— Work task —
An exact transcription of the entries is required, with none of the pictures carried over.

=====

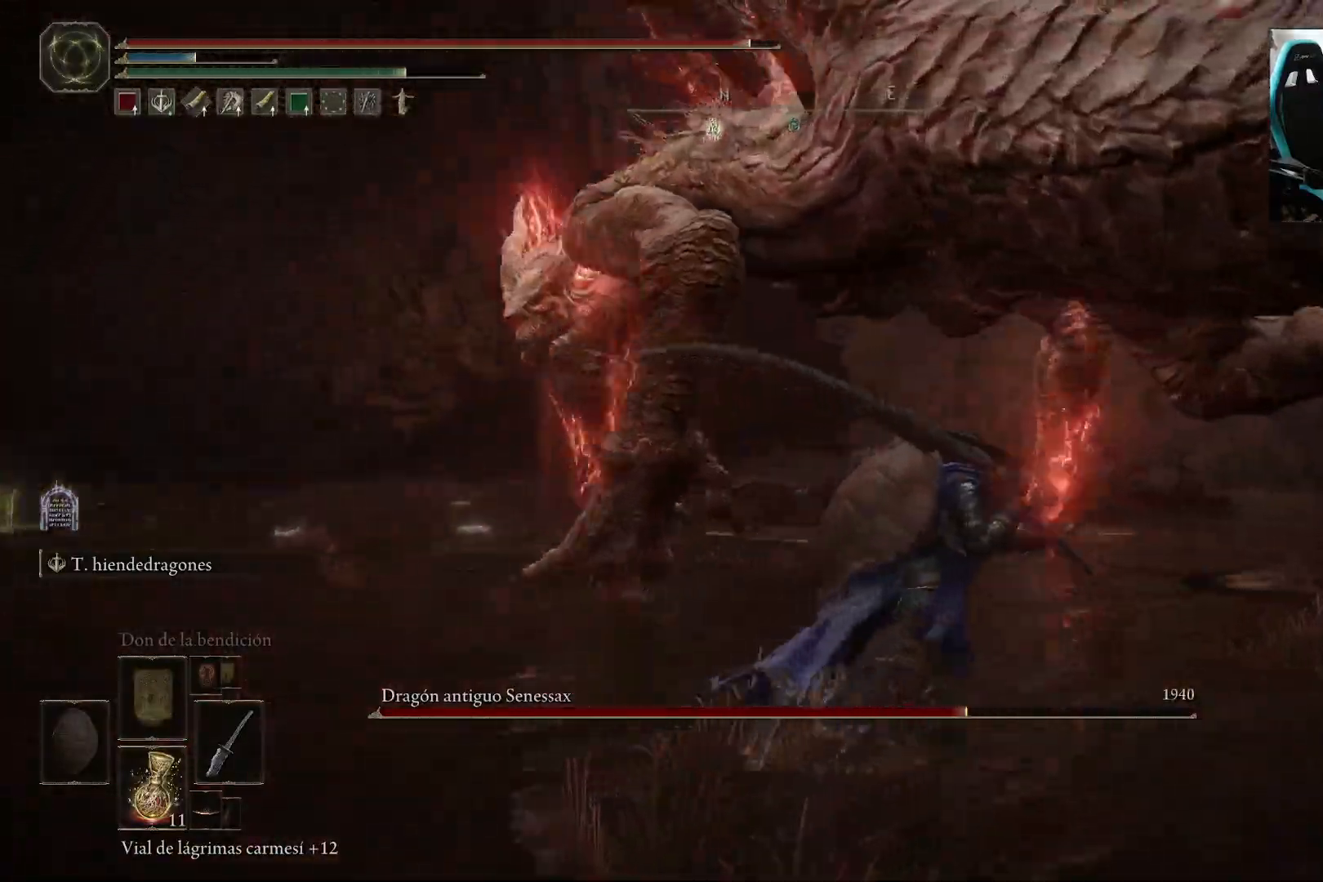
{"buttons": ["B"], "left_stick": "right", "right_stick": "left", "events": [[17, "right_stick", "up-right"], [83, "left_stick", "down-right"], [317, "right_stick", "up-left"], [350, "B", "down"], [417, "right_stick", "left"], [483, "left_stick", "right"]]}
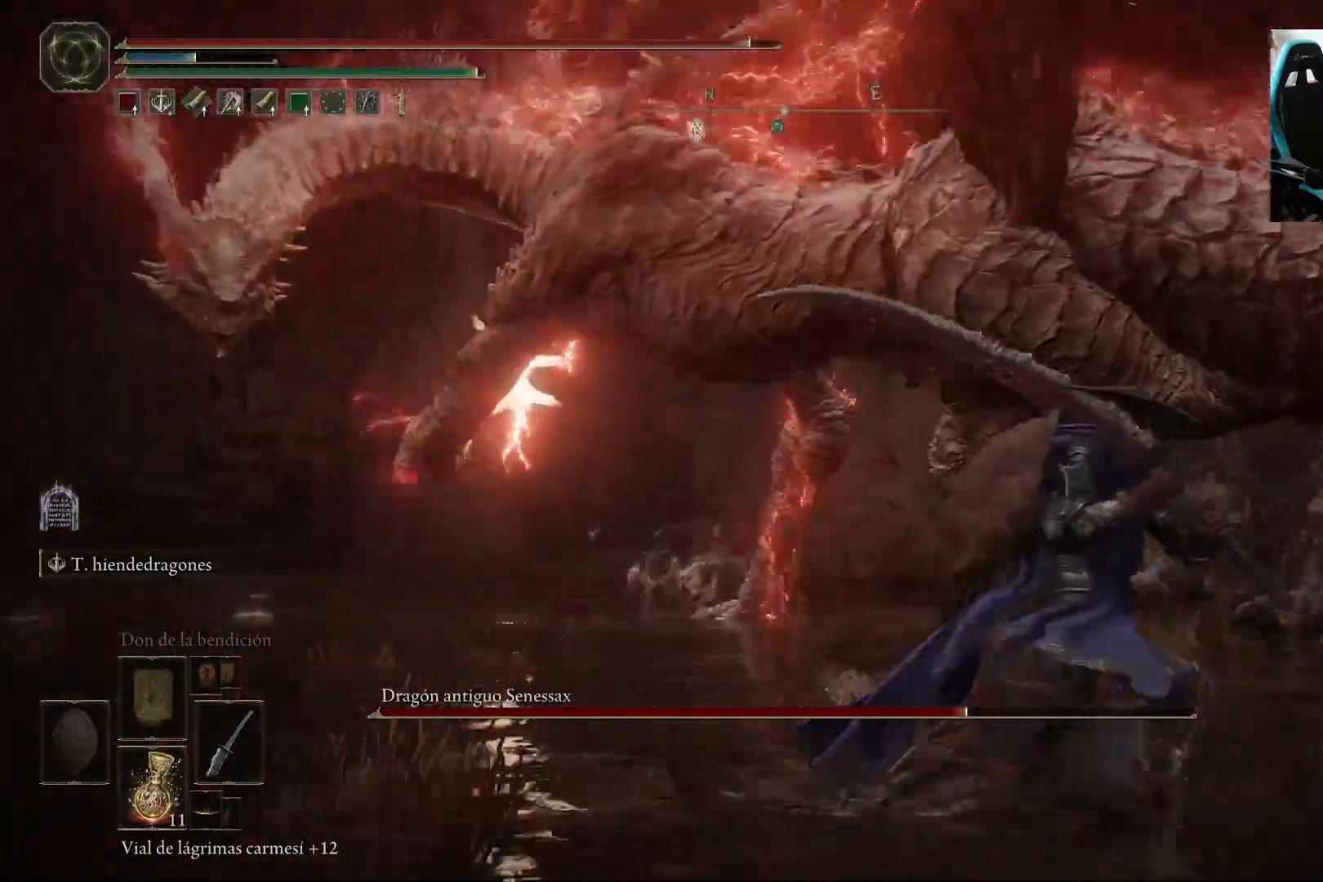
{"buttons": ["B"], "left_stick": "up", "right_stick": "center", "events": [[183, "left_stick", "up-right"], [183, "right_stick", "center"], [217, "B", "up"], [383, "B", "down"], [383, "left_stick", "up"]]}
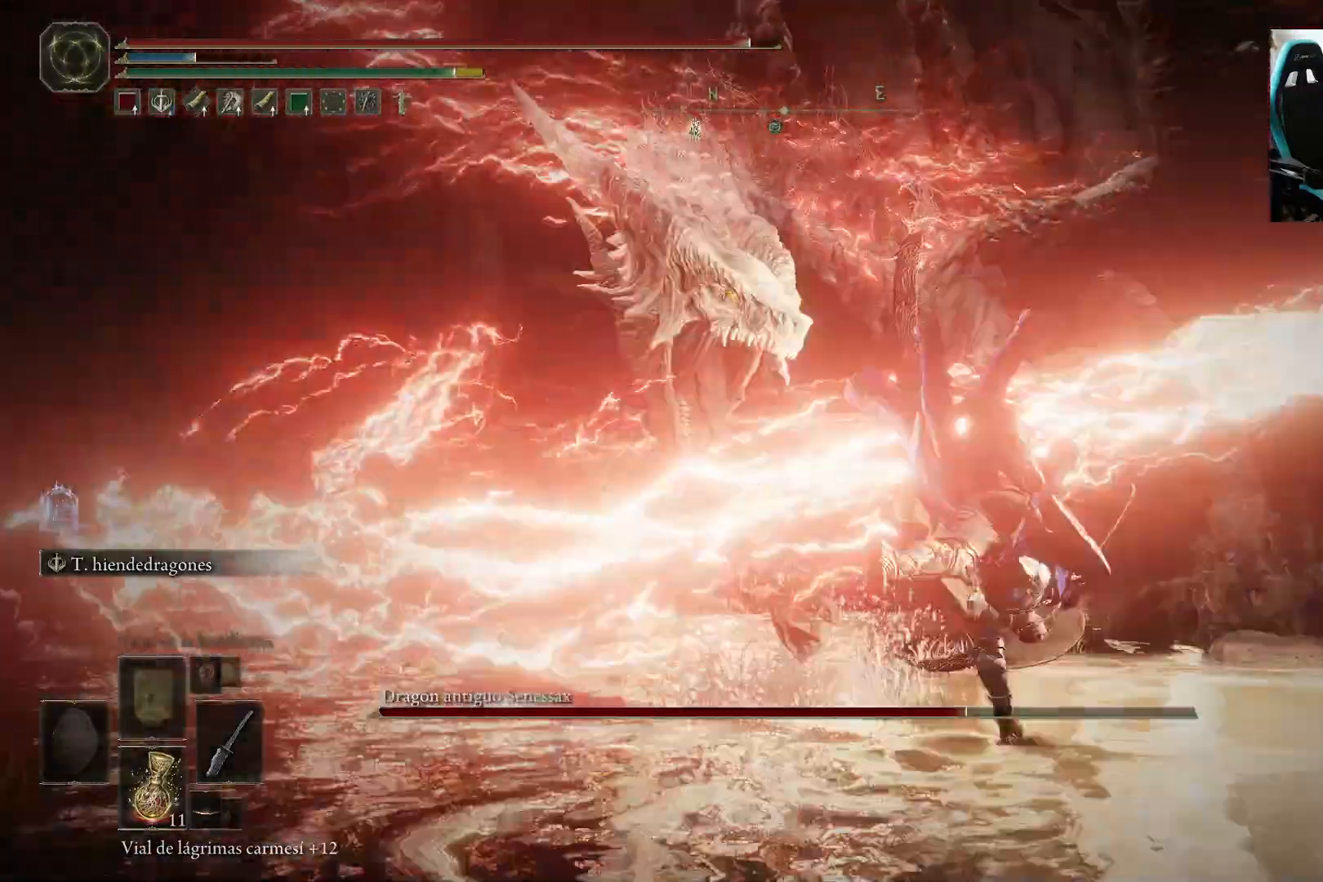
{"buttons": ["B"], "left_stick": "up", "right_stick": "center", "events": [[50, "B", "up"], [417, "B", "down"]]}
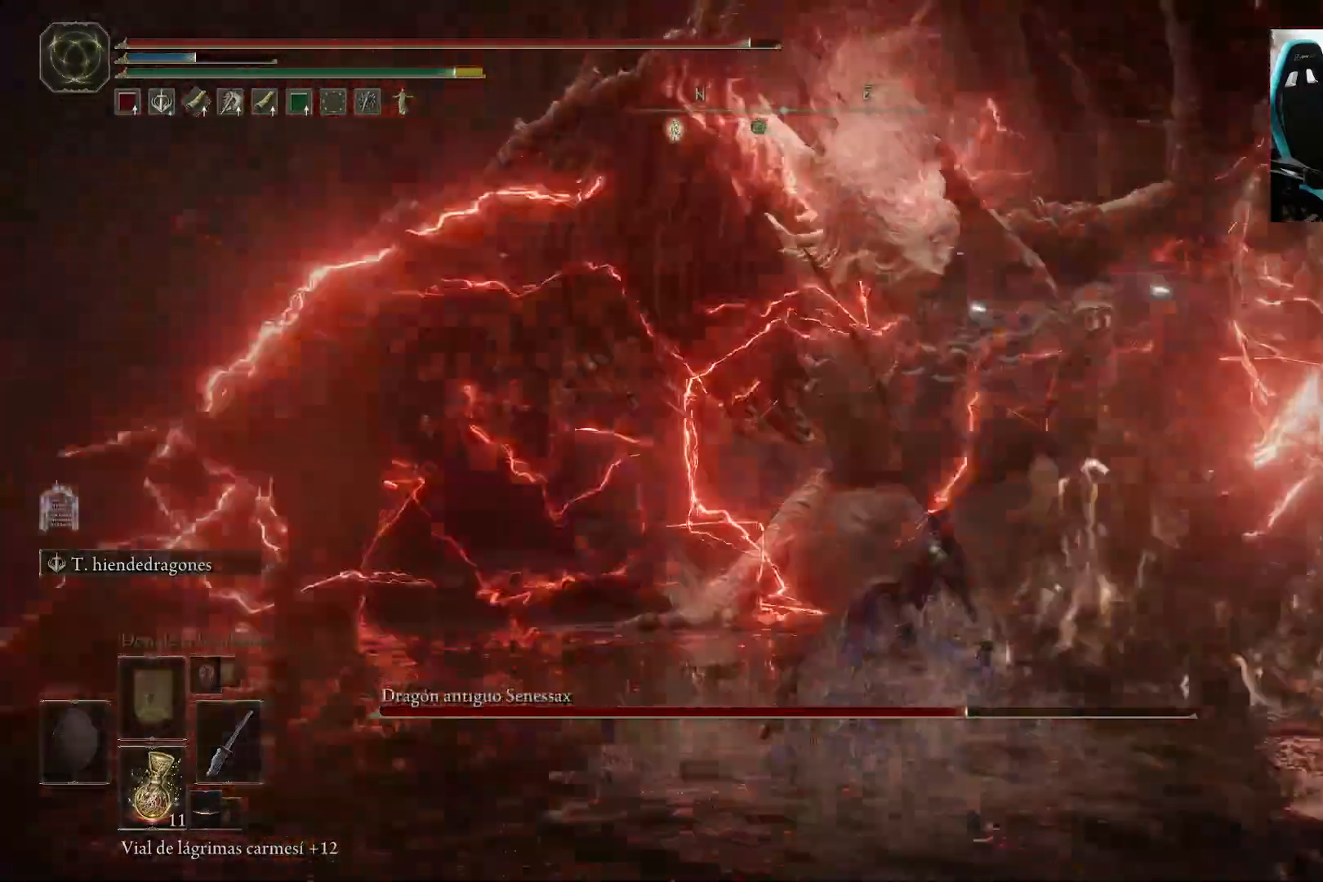
{"buttons": [], "left_stick": "up", "right_stick": "center", "events": [[17, "B", "up"], [150, "right_stick", "down"], [283, "right_stick", "center"]]}
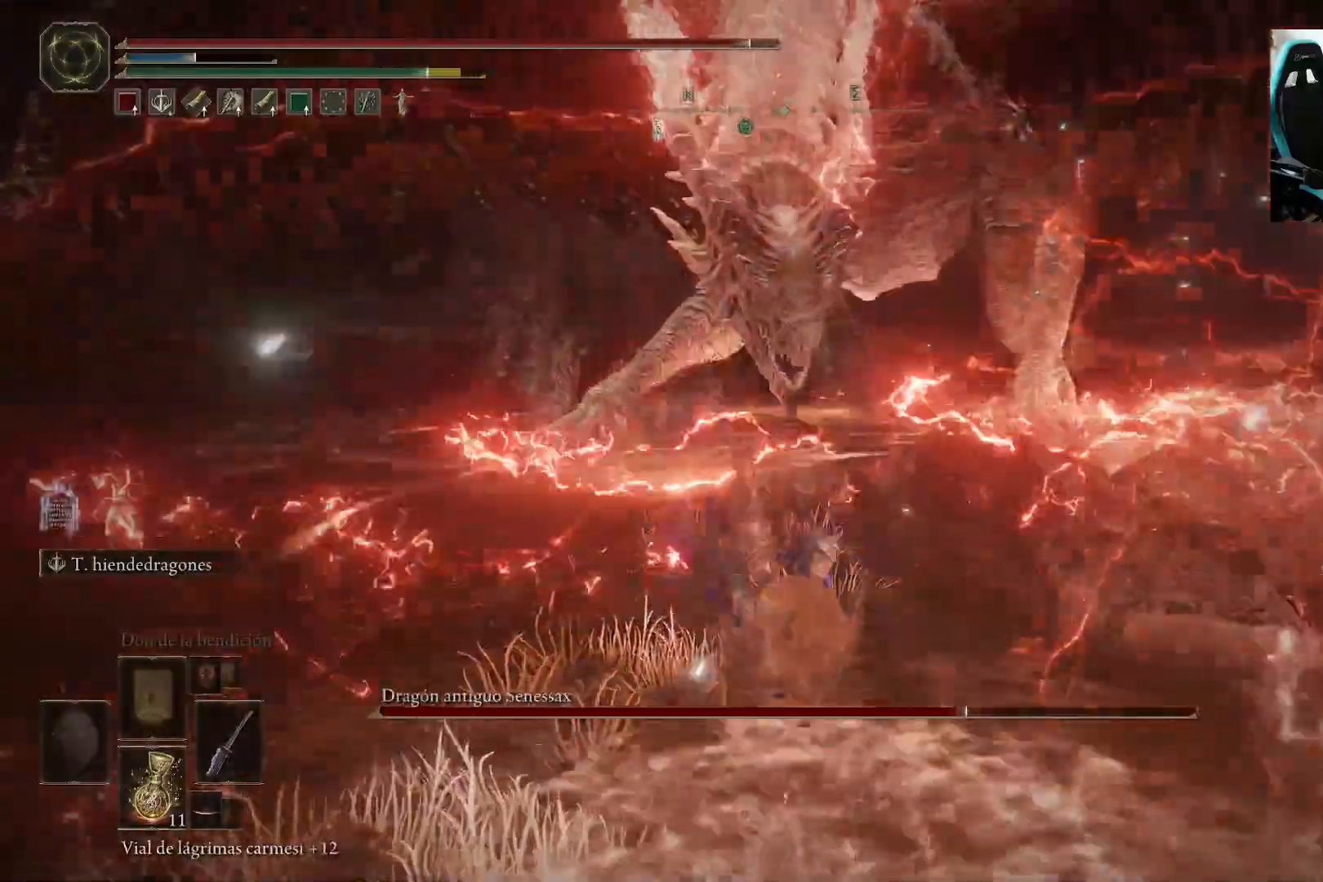
{"buttons": ["B"], "left_stick": "up", "right_stick": "center", "events": [[17, "B", "down"], [200, "right_stick", "up"], [350, "right_stick", "center"]]}
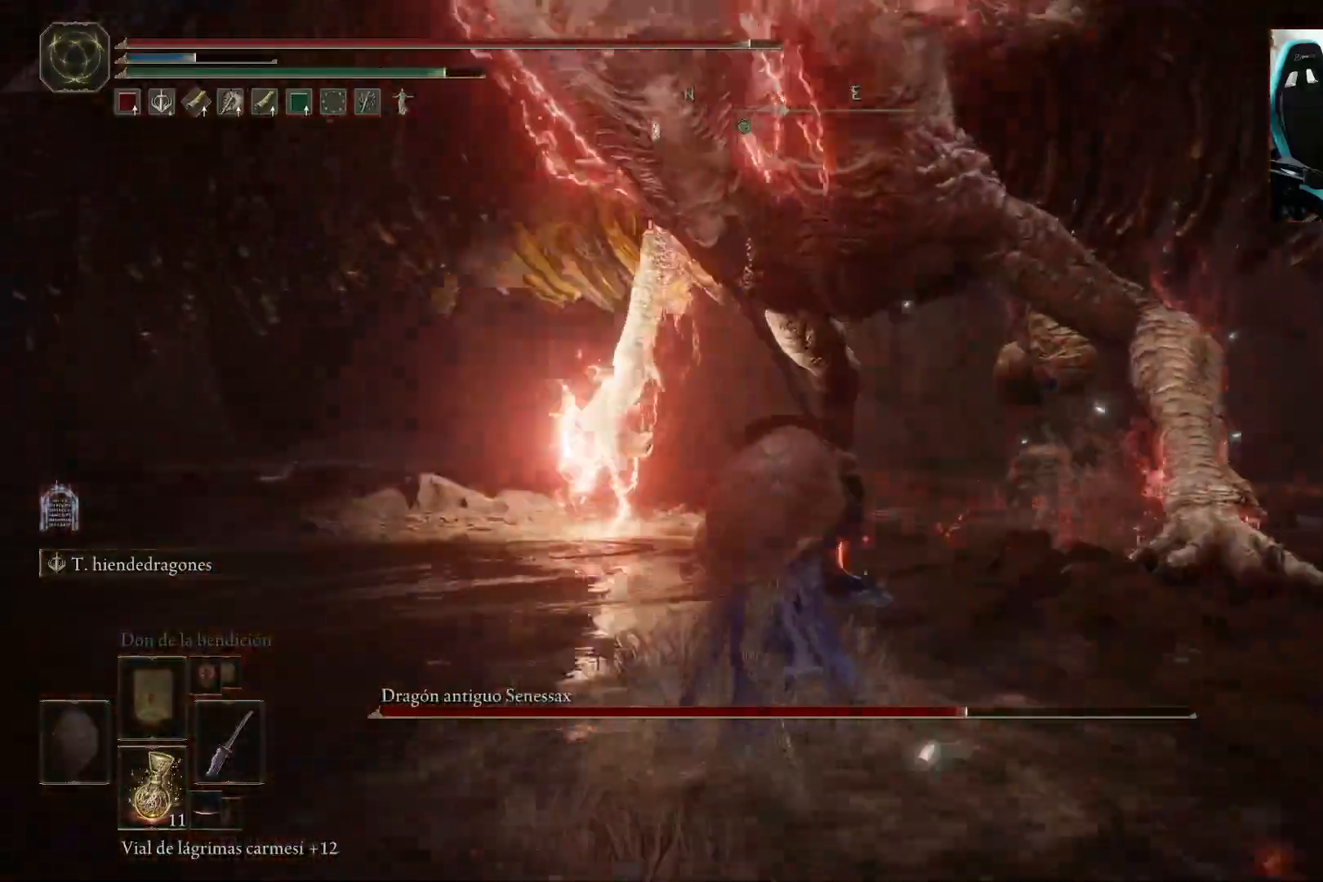
{"buttons": ["B"], "left_stick": "up", "right_stick": "center", "events": [[283, "B", "up"], [450, "B", "down"]]}
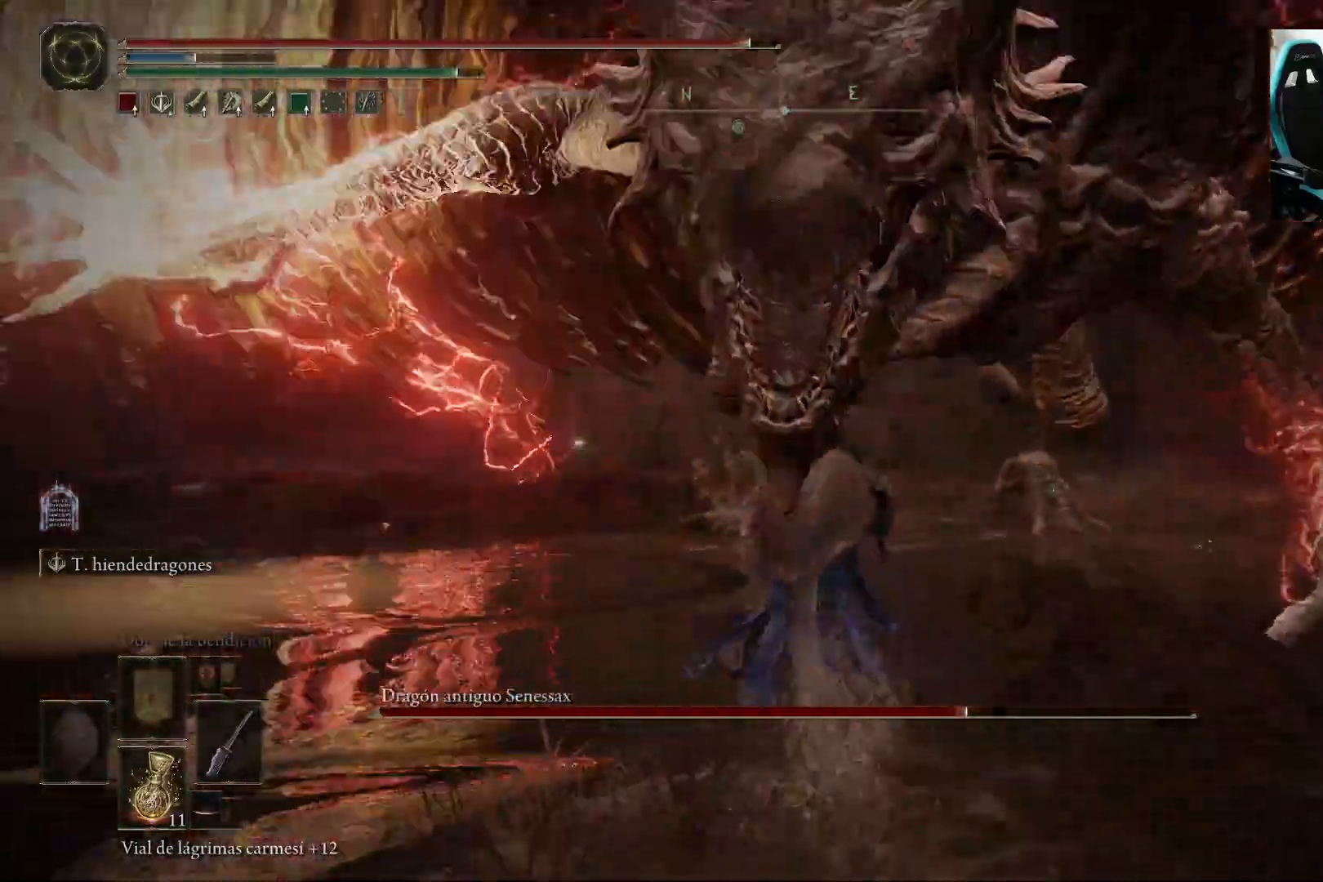
{"buttons": [], "left_stick": "down", "right_stick": "center", "events": [[50, "B", "up"], [400, "left_stick", "center"], [450, "left_stick", "down"]]}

=====

— Result —
{"buttons": ["B"], "left_stick": "right", "right_stick": "left", "events": [[17, "right_stick", "up-right"], [83, "left_stick", "down-right"], [317, "right_stick", "up-left"], [350, "B", "down"], [417, "right_stick", "left"], [483, "left_stick", "right"]]}
{"buttons": ["B"], "left_stick": "up", "right_stick": "center", "events": [[183, "left_stick", "up-right"], [183, "right_stick", "center"], [217, "B", "up"], [383, "B", "down"], [383, "left_stick", "up"]]}
{"buttons": ["B"], "left_stick": "up", "right_stick": "center", "events": [[50, "B", "up"], [417, "B", "down"]]}
{"buttons": [], "left_stick": "up", "right_stick": "center", "events": [[17, "B", "up"], [150, "right_stick", "down"], [283, "right_stick", "center"]]}
{"buttons": ["B"], "left_stick": "up", "right_stick": "center", "events": [[17, "B", "down"], [200, "right_stick", "up"], [350, "right_stick", "center"]]}
{"buttons": ["B"], "left_stick": "up", "right_stick": "center", "events": [[283, "B", "up"], [450, "B", "down"]]}
{"buttons": [], "left_stick": "down", "right_stick": "center", "events": [[50, "B", "up"], [400, "left_stick", "center"], [450, "left_stick", "down"]]}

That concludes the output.